Running Gemma 4 locally with LM Studio's new headless CLI and Claude Code (ai.georgeliu.com)

71 points by vbtechguy 4 hours ago

18 comments:

by trvz 2 hours ago

  ollama launch claude --model gemma4:26b
by datadrivenangel an hour ago

It's amazing how simple this is, and it just works if you have ollama and claude installed!

by jonplackett 2 hours ago

So wait what is the interaction between Gemma and Claude?

by unsnap_biceps 2 hours ago

lm studio offers an Anthropic compatible local endpoint, so you can point Claude code at it and it'll use your local model for it's requests, however, I've had a lot of problems with LM Studio and Claude code losing it's place. It'll think for awhile, come up with a plan, start to do it and then just halt in the middle. I'll ask it to continue and it'll do a small change and get stuck again.

Using ollama's api doesn't have the same issue, so I've stuck to using ollama for local development work.

by keerthiko an hour ago

Claude Code is fairly notoriously token inefficient as far as coding agent/harnesses go (i come from aider pre-CC). It's only viable because the Max subscriptions give you approximately unlimited token budget, which resets in a few hours even if you hit the limit. But this also only works because cloud models have massive token windows (1M tokens on opus right now) which is a bit difficult to make happen locally with the VRAM needed.

And if you somehow managed to open up a big enough VRAM playground, the open weights models are not quite as good at wrangling such large context windows (even opus is hardly capable) without basically getting confused about what they were doing before they finish parsing it.

by unsnap_biceps an hour ago

I use CC at work, so I haven't explored other options. Is there a better one to use locally? I presumed they were all going to be pretty similar.

by storus an hour ago

Can't you use Claude caveman mode?

https://github.com/JuliusBrussee/caveman

by vbtechguy 4 hours ago

Here is how I set up Gemma 4 26B for local inference on macOS that can be used with Claude Code.

by canyon289 2 hours ago

This is a nice writeup!

by Someone1234 2 hours ago

Using Claude Code seems like a popular frontend currently, I wonder how long until Anthropic releases an update to make it a little to a lot less turn-key?

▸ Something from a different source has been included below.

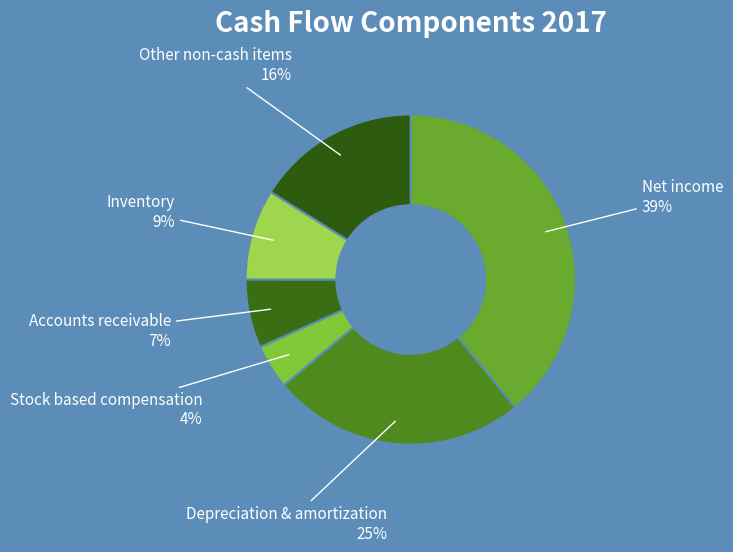

Which slice is the smallest?

Stock based compensation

They've been very clear that they aren't exactly champions of this stuff being used outside of very specific ways.

by nerdix 5 minutes ago

I don't think there is any incentive to do so right now because the open models aren't as good. The vast majority of businesses are going to just pay the extra cost for access to a frontier model. The model is what gives them a competitive advantage, not the harness. The harness is a lot easier to replicate than Opus.

There are benefits too. Some developers might learn to use Claude Code outside of work with cheaper models and then advocate for using Claude Code at work (where their companies will just buy access from Anthropic, Bedrock, etc). Similar to how free ESXi licenses for personal use helped infrastructure folks gain skills with that product which created a healthy supply of labor and VMware evangelists that were eager to spread the gospel. Anthropic can't just give away access to Claude models because of cost so there is use in allowing alternative ways for developers to learn how to use Claude Code and develop a workflow with it.

by chvid an hour ago

Is it not about the same as using OpenCode?

And is running a local model with Claude Code actually usable for any practical work compared to the hosted Anthropic models?

by moomin an hour ago

Right now it suits them down to the ground. You pay for the product and you don’t cost their servers anything.

by phainopepla2 an hour ago

You don't pay anything to use Claude Code as a front end to non-Anthropic models

by quinnjh 32 minutes ago

so no subscription is needed?

by wyre 30 minutes ago

I think CC is popular because they are catering to the common denominator programmer and are going to continue to do that, not because CC is particularly turn-key.

by martinald an hour ago

Just FYI, MoE doesn't really save (V)RAM. You still need all weights loaded in memory, it just means you consult less per forward pass. So it improves tok/s but not vram usage.

by IceWreck an hour ago

It does if you use an inference engine where you can offload some of the experts from VRAM to CPU RAM. That means I can fit a 35 billion param MoE in let's say 12 GB VRAM GPU + 16 gigs of memory.